Grown-up Toby is doing it, all right, and well. In foodie talk, Tindall’s got the touch, the ability to take the same ingredients as other chefs and turn out dishes that are a cut above. You can attribute some of his skill to his advanced palate. Some, to experience. And some, to ... who knows? It’s a gift.

With his good looks, affable manner, and penchant for planning ahead, Tindall could easily handle any kitchen in town. “Some days I want to get on the line and cook a la carte and rifle fine dishes out like a gunslinger,” he said. “Some days I love working banquets. And some days, like today, I love just making a knock-out barbecue. I love it all really, from the front of the house to designing a new kitchen to coming up with flavors no one’s ever tasted before.
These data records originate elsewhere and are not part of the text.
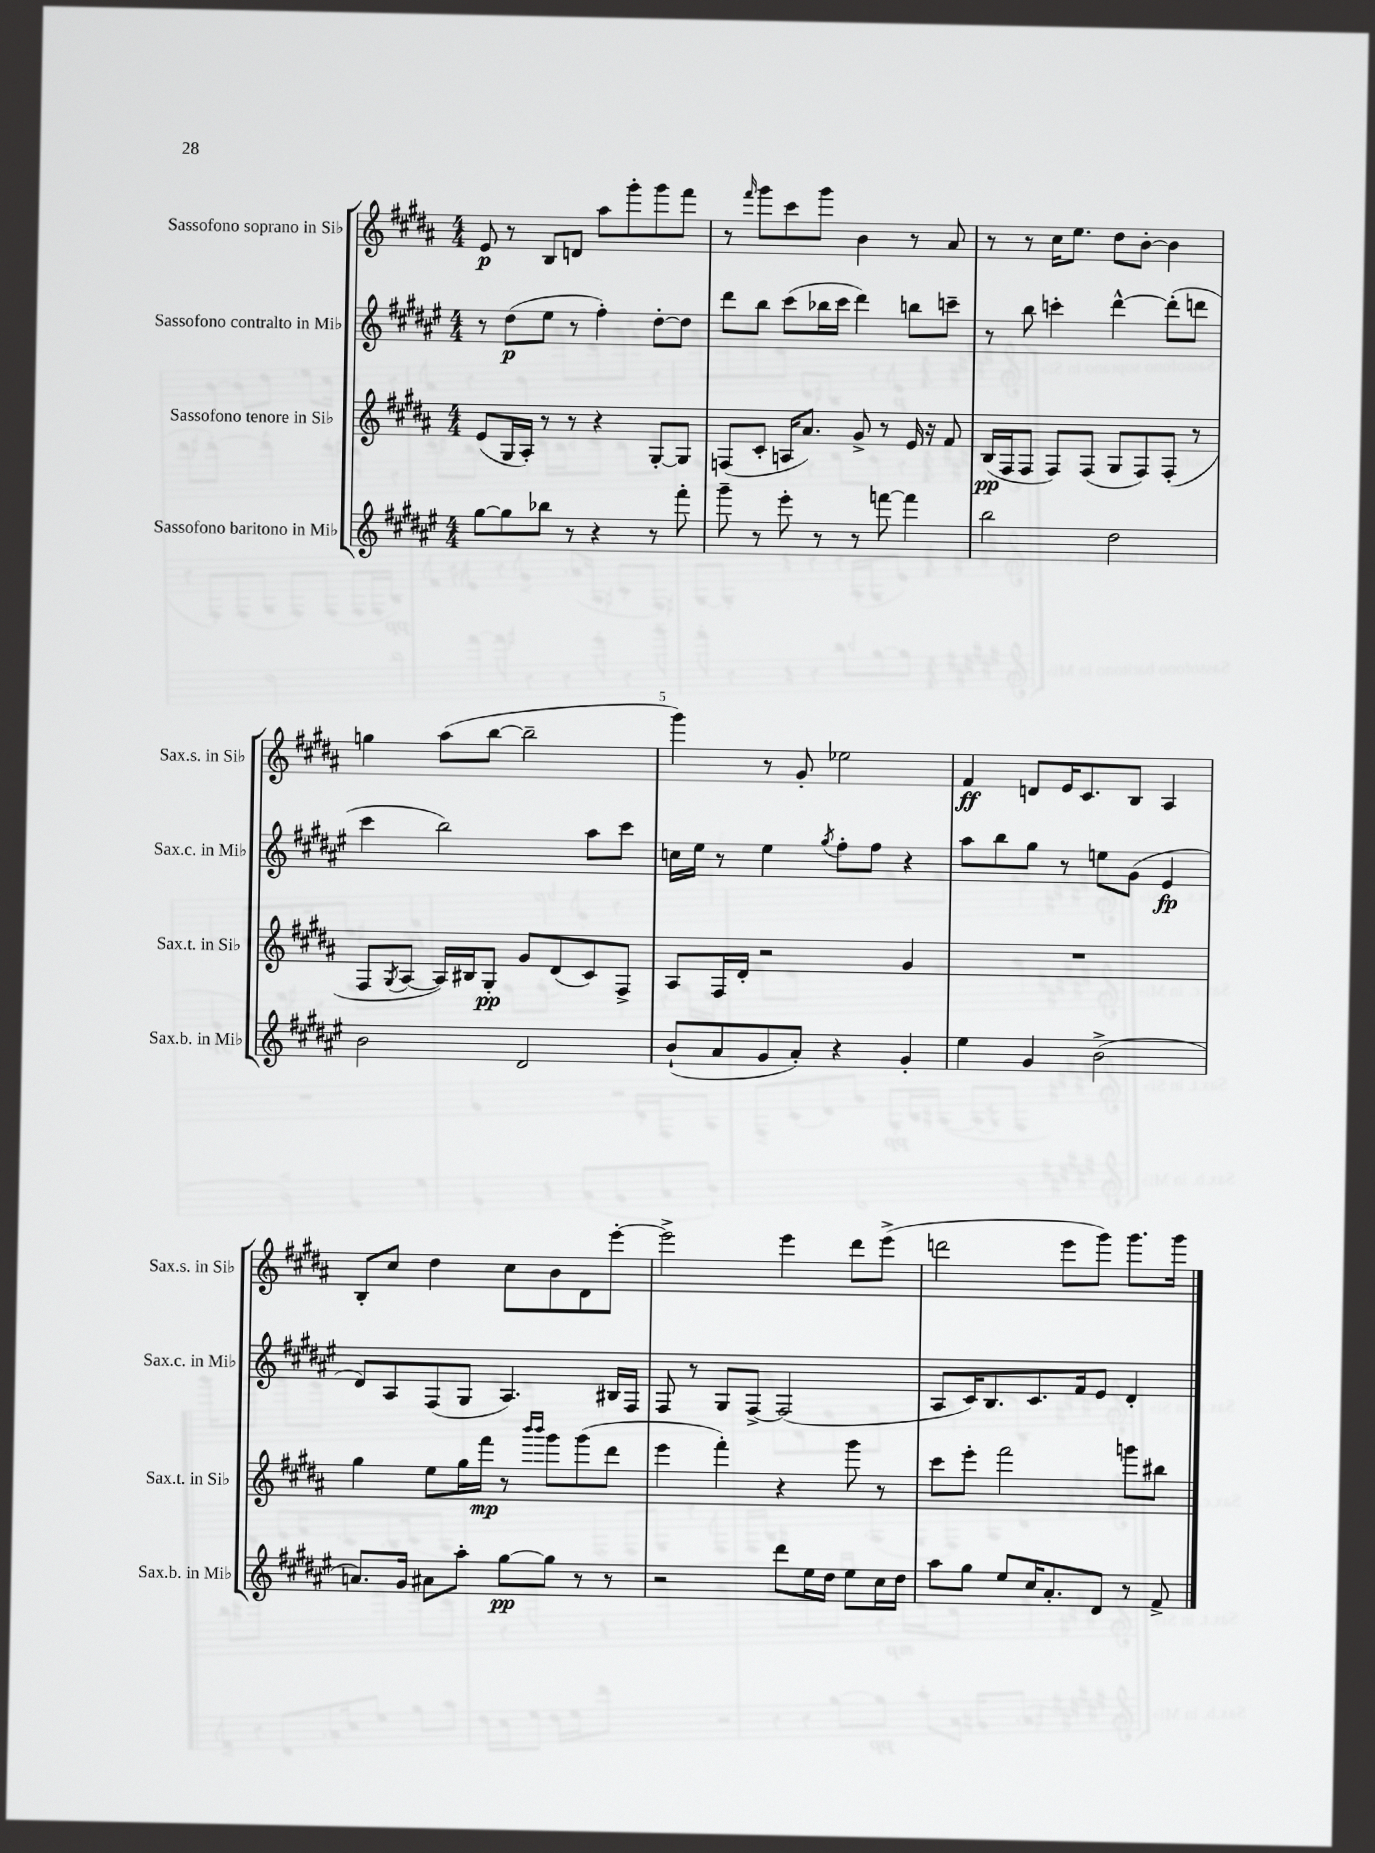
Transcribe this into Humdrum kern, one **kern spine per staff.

**kern	**kern	**kern	**kern
*staff4	*staff3	*staff2	*staff1
*clefG2	*clefG2	*clefG2	*clefG2
*k[f#c#g#d#a#e#]	*k[f#c#g#d#a#]	*k[f#c#g#d#a#e#]	*k[f#c#g#d#a#]
*M4/4	*M4/4	*M4/4	*M4/4
[8gg#	(8e	8r	8e
8gg#]	16G#	(8dd#	8r
.	16A#')	.	.
8bb-	8r	8ee#	8B
8r	8r	8r	8d
4r	4r	4ff#')	8aa#
.	.	.	8ggg#'
8r	[8G#'	[8dd#'	8ggg#
8fff#'	8G#]	8dd#]	8fff#
=	=	=	=
8ggg#~	(8F	8ddd#	8r
.	.	.	16qqfff#
8r	8c#'	8bb	8ggg#
8eee#'	16A	(8ccc#	8ccc#
.	8.a#)	.	.
8r	.	16bb-	8ggg#
.	.	16ccc#	.
8r	8g#^	4ddd#)	4b
[8fff	8r	.	.
4fff]	16e	8bb	8r
.	16r	.	.
.	8f#	8ccc~	8a#
=	=	=	=
2bb	(16B	8r	8r
.	16F#	.	.
.	8F#	8bb	8r
.	8F#)	4ccc'	16cc#
.	.	.	8.ee
.	(8F#	.	.
2dd#	8G#	[4ddd#^^	8dd#
.	8F#)	.	[8b'
.	(8F#'	(8ddd#']	4b]
.	8r	8ddd	.
=	=	=	=
2b	8F#	4ccc#	4gg
.	8qG#	.	.
.	[8A#	.	.
.	16A#])	2bb)	(8aa#
.	16B#	.	.
.	8G#'	.	[8bb
2d#	8g#	.	2bb~]
.	(8d#	.	.
.	8c#)	8aa#	.
.	8F#^	8ccc#	.
=	=	=	=
(8b`	8A#	16cc	4ggg#)
.	.	16ee#	.
8a#	16F#	8r	.
.	16d#'	.	.
8g#	2r	4ee#	8r
8a#')	.	.	8g#'
.	.	8qgg#	.
4r	.	8ff#'	2ee-
.	.	8ff#	.
4g#'	4g#	4r	.
=	=	=	=
4ee#	1r	8aa#	4f#
.	.	8bb	.
4g#	.	8gg#	8d
.	.	8r	16e
.	.	.	8.c#
(2b^	.	8ee	.
.	.	(8g#	8B
.	.	4e#	4A#
=	=	=	=
8.a)	4gg#	8d#)	8B'
.	.	8A#	8cc#
16g#	.	.	.
8a#	8ee	(8F#	4dd#
8aa#'	16gg#	8G#	.
.	16fff#	.	.
[8gg#	8r	4.A#)	8cc#
.	16qqbbb	.	.
.	16qqbbb	.	.
8gg#]	8ggg#	.	8b
8r	(8ggg#	.	8d#
8r	8ddd#	16B#	[8eee'
.	.	16F#	.
=	=	=	=
2r	4eee	8F#	2eee^]
.	.	8r	.
.	4fff#')	8G#	.
.	.	[8F#^	.
8ddd#	4r	(2F#]	4eee
16ee#	.	.	.
16dd#	.	.	.
8ee#	8ggg#	.	8ddd#
16cc#	8r	.	(8eee^
16dd#	.	.	.
=	=	=	=
8aa#	8ccc#	8A#	2ddd
8gg#	8eee'	16c#)	.
.	.	8.B	.
8ee#	2fff#	.	.
16cc#	.	8.c#	.
8.a#'	.	.	.
.	.	.	8eee
.	.	16f#	.
8d#	.	8e#	8ggg#)
8r	8ggg	4d#'	8.ggg#
8f#^	8bb#	.	.
.	.	.	16ggg#
==	==	==	==
*-	*-	*-	*-
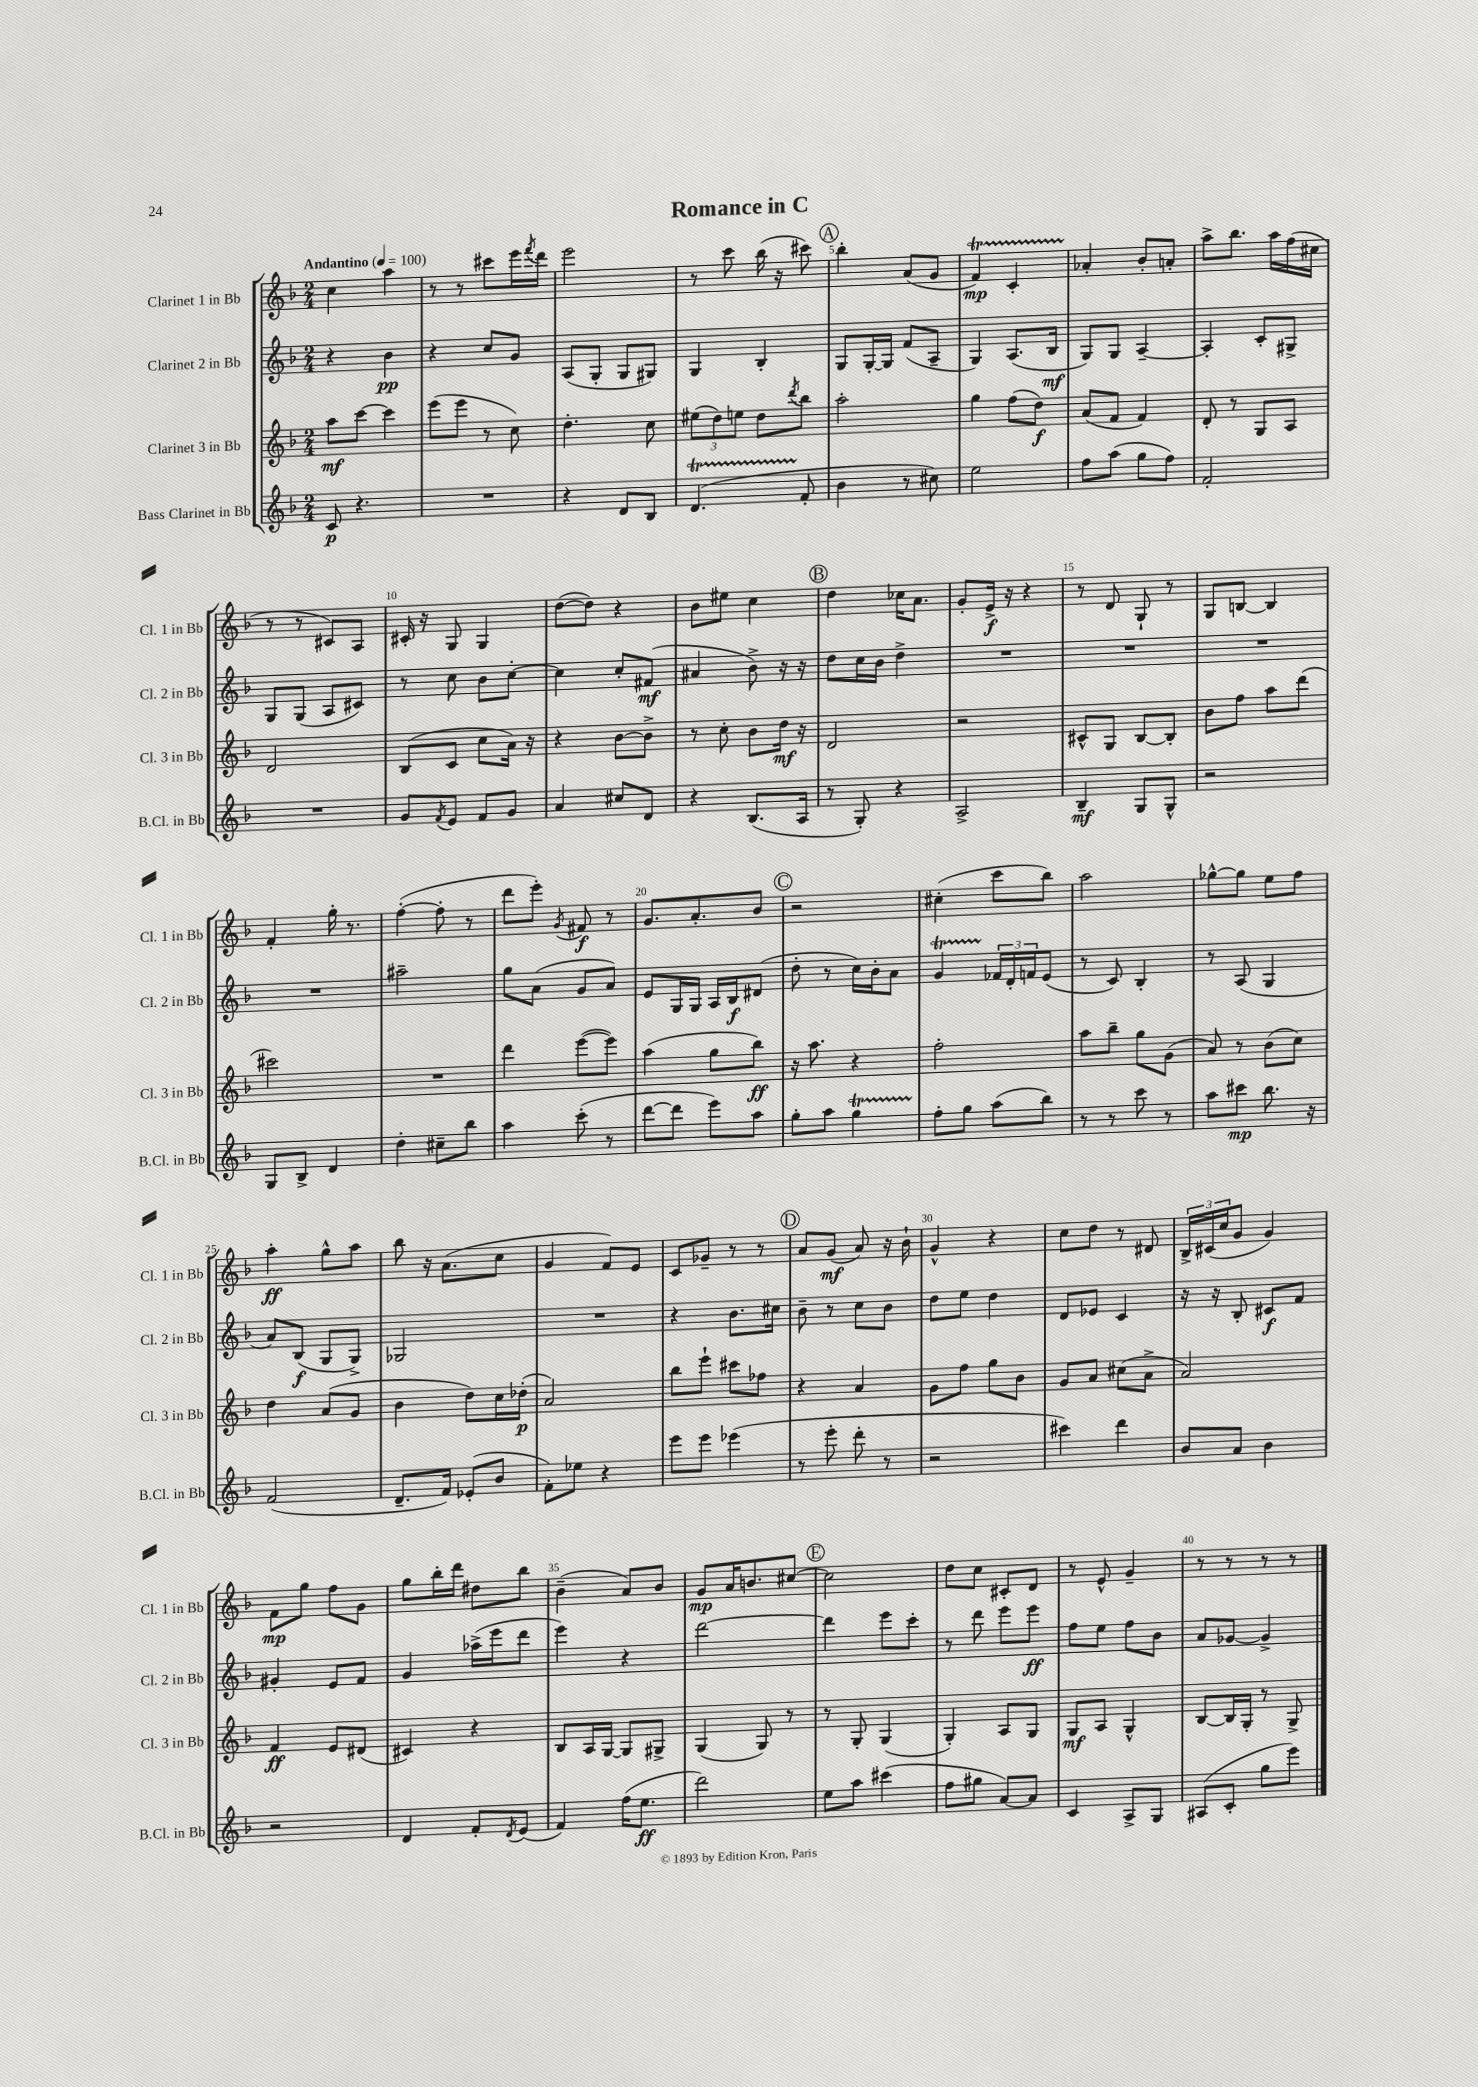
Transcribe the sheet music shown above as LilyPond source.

\header { title = "Romance in C" }
<<
\new StaffGroup <<
\new Staff = "s0" \with { instrumentName = "Clarinet 1 in Bb" shortInstrumentName = "Cl. 1 in Bb" } {
    \clef treble \key f \major \numericTimeSignature \time 2/4 \tempo "Andantino" 4 = 100
    c''4 a''4 |
    r8 r8 cis'''8 e'''16 \acciaccatura { f'''8 } d'''16 |
    e'''2 |
    r8 c'''8 bes''16( r16 cis'''8) |
    \mark \markup { \circle "A" } bes''4-. a'8( g'8 |
    f'4\startTrillSpan\mp) c'4-. |
    aes'4-.\stopTrillSpan bes'8-. a'8-. |
    a''8-> bes''8. a''16 f''16( cis''16 |
    r8 r8 cis'8) a8 |
    cis'16-. r16 g8 g4 |
    d''8~( d''8) r4 |
    bes'8 eis''8 c''4 |
    \mark \markup { \circle "B" } d''4 ces''16 a'8. |
    g'8-. e'16->\f r16 r4 |
    r8 d'8 g8-! r8 |
    g8 b8~ b4 |
    f'4-. g''16-. r8. |
    f''4~-.( f''8-. r8 |
    d'''8 e'''8-.) \acciaccatura { g'8 } fis'8\f r8 |
    g'8. a'8.-. bes'8 |
    \mark \markup { \circle "C" } r2 |
    cis''4-.( c'''8 bes''8) |
    a''2 |
    ges''8~-^ ges''8 e''8 f''8 |
    a''4-.\ff g''8-^ a''8 |
    bes''8 r16 a'8.( c''8 |
    g'4 f'8) e'8 |
    c'8 ges'8-- r8 r8 |
    \mark \markup { \circle "D" } a'8 g'8\mf( a'8) r16 bes'16-! |
    g'4-^ r4 |
    c''8 d''8 r8 dis'8 |
    \tuplet 3/2 { bes16-> cis'16( c''16 } g'8 g'4) |
    f'8\mp g''8 f''8 g'8 |
    g''8 bes''16-. d'''16 dis''8 bes''8 |
    bes'4--( a'8) bes'8 |
    g'8\mp a'16 b'8. cis''8~ |
    \mark \markup { \circle "E" } cis''2 |
    d''8 c''8 cis'8-. d'8 |
    r8 e'8-^ g'4-- |
    r8 r8 r8 r8 \bar "|." |
}
\new Staff = "s1" \with { instrumentName = "Clarinet 2 in Bb" shortInstrumentName = "Cl. 2 in Bb" } {
    \clef treble \key f \major \numericTimeSignature \time 2/4
    r4 bes'4\pp |
    r4 c''8 g'8 |
    a8( g8-. g8 gis8) |
    g4 bes4-. |
    \mark \markup { \circle "A" } g8 g16~-. g16 f'8( a8-- |
    g4) a8.( bes16\mf |
    g8) g8 a4~-- |
    a4-. c'8-. gis8-> |
    g8 g8( a8 cis'8) |
    r8 c''8 bes'8 c''8~-. |
    c''4 c''8-. fis'8\mf( |
    ais'4 bes'8->) r16 r16 |
    \mark \markup { \circle "B" } d''8 c''16 bes'16 d''4-> |
    R2 |
    R2 |
    R2 |
    R2 |
    ais''2-- |
    g''8 a'8( g'8 a'8) |
    e'8 g16 g16 a16 bes16\f dis'8( |
    \mark \markup { \circle "C" } d''8-. r8 c''16) bes'16-. a'8 |
    g'4\startTrillSpan \tuplet 3/2 { fes'16\stopTrillSpan d'16-. f'16 } e'8( |
    r8 c'8) bes4-. |
    r8 a8( g4 |
    a'8) bes8\f( g8 g8->) |
    ges2 |
    R2 |
    r4 bes'8. cis''16 |
    \mark \markup { \circle "D" } bes'8-- r8 c''8 bes'8 |
    d''8 e''8 d''4 |
    d'8 ees'8 c'4 |
    r16 r16 bes8-. cis'8\f f'8 |
    gis'4-. e'8 f'8 |
    g'4 aes''16->( e'''16 d'''8 |
    e'''4) r4 |
    d'''2~ |
    \mark \markup { \circle "E" } d'''4 e'''8 c'''8-. |
    r8 d'''8 e'''8 e'''8\ff |
    f''8 e''8 f''8 bes'8 |
    a'8 ges'8~ ges'4-> \bar "|." |
}
\new Staff = "s2" \with { instrumentName = "Clarinet 3 in Bb" shortInstrumentName = "Cl. 3 in Bb" } {
    \clef treble \key f \major \numericTimeSignature \time 2/4
    a''8\mf c'''8~ c'''4 |
    e'''8( e'''8 r8 c''8) |
    d''4.-. c''8 |
    \tuplet 3/2 { eis''8( d''8) e''8 } d''8 \acciaccatura { d'''8 } bes''8 |
    \mark \markup { \circle "A" } a''2-. |
    g''4 f''8( d''8\f) |
    a'8( f'8 f'4) |
    d'8-. r8 g8 a8 |
    d'2 |
    bes8( c'8 c''8 a'16) r16 |
    r4 bes'8~ bes'8-> |
    r8 c''8-. bes'8 d''16\mf r16 |
    \mark \markup { \circle "B" } d'2 |
    r2 |
    cis'8-^ g8 bes8~ bes8-. |
    bes'8 f''8 a''8 d'''8( |
    cis'''2) |
    R2 |
    d'''4 e'''8~( e'''8) |
    a''4( g''8 bes''8\ff) |
    \mark \markup { \circle "C" } r16 a''8. r4 |
    f''2-. |
    a''8 bes''8-- g''8 g'8( |
    a'8) r8 bes'8( c''8) |
    d''4 a'8( g'8 |
    bes'4 d''8) c''16 des''16-.\p( |
    a'2) |
    bes''8 e'''8-! cis'''8 fes''8 |
    \mark \markup { \circle "D" } r4 a'4 |
    g'8 f''8 g''8 bes'8 |
    g'8 a'8 cis''8( a'8-> |
    a'2) |
    f'4\ff e'8 dis'8( |
    cis'4) r4 |
    bes8 a16 g16~ g8 gis8-> |
    g4( g8) r8 |
    \mark \markup { \circle "E" } r8 g8-. g4( |
    g4-.) a8 g8 |
    g8\mf a8 g4-^ |
    bes8~ bes16 g16-. r8 g8-> \bar "|." |
}
\new Staff = "s3" \with { instrumentName = "Bass Clarinet in Bb" shortInstrumentName = "B.Cl. in Bb" } {
    \clef treble \key f \major \numericTimeSignature \time 2/4
    c'8\p r4. |
    R2 |
    r4 d'8 bes8 |
    d'4.\startTrillSpan( f'8-.\stopTrillSpan |
    \mark \markup { \circle "A" } bes'4 r8 cis''8) |
    e''2 |
    f''8 a''8( g''8 f''8) |
    f'2-. |
    R2 |
    g'8 \acciaccatura { f'8 } e'8 f'8 g'8 |
    a'4 cis''8 d'8 |
    r4 bes8.( a16 |
    \mark \markup { \circle "B" } r8 g8-.) r4 |
    a2-> |
    bes4--\mf g8 g8-^ |
    r2 |
    g8 bes8-> d'4 |
    d''4-. cis''8-- bes''8 |
    a''4 c'''8-.( r8 |
    d'''8~ d'''8 e'''8) a''8 |
    \mark \markup { \circle "C" } g''8-. a''8 g''4\startTrillSpan |
    f''8-.\stopTrillSpan g''8 a''8( bes''8) |
    r8 r8 c'''8 r8 |
    a''8 cis'''8\mp bes''8. r16 |
    f'2( |
    d'8.-- f'16) ees'8-.( bes'8 |
    f'8-.) ees''8 r4 |
    e'''8 e'''8 ees'''4( |
    \mark \markup { \circle "D" } r8 e'''8-. d'''8-. r8 |
    r2 |
    cis'''4) d'''4 |
    bes'8 a'8 bes'4 |
    r2 |
    d'4 f'8-. \acciaccatura { d'8 } e'8( |
    f'4) f''16( e''8.\ff |
    d'''2) |
    \mark \markup { \circle "E" } e''8 a''8 cis'''4( |
    f''8 gis''8 a'8~) a'8 |
    c'4 a8-> g8 |
    ais8( c'8-. g''8 e'''8) \bar "|." |
}
>>
>>
\layout { \context { \Score \override BarNumber.break-visibility = ##(#f #t #t) barNumberVisibility = #(every-nth-bar-number-visible 5) } }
Just depends on the day.”

But he’s extremely happy with Bear Creek. Before he began work at the public golf course about a month ago, Tindall cooked for three years at Café West in the Courtyard by Marriott near Ridgmar Mall. For a brief period at the beginning of his Café West tenure, he was quite literally the talk of the town. Who would have thought that a location out by a Wal-Mart and a sea of chain restaurants was the place to get some of the most adventuresome cuisine in town. From the tilapia torta with homemade aioli to the fried quail with habanera plum glaze to the smoked salmon salad with a blood-orange vinaigrette and roasted pears, Tindall’s fare was truly a pleasant surprise. He managed to attract a decent-sized lunch crowd every day, but dinners were hit or miss. When the Bear Creek job opened, he was ready for a change of scenery.

In fact, you could say he was prepared.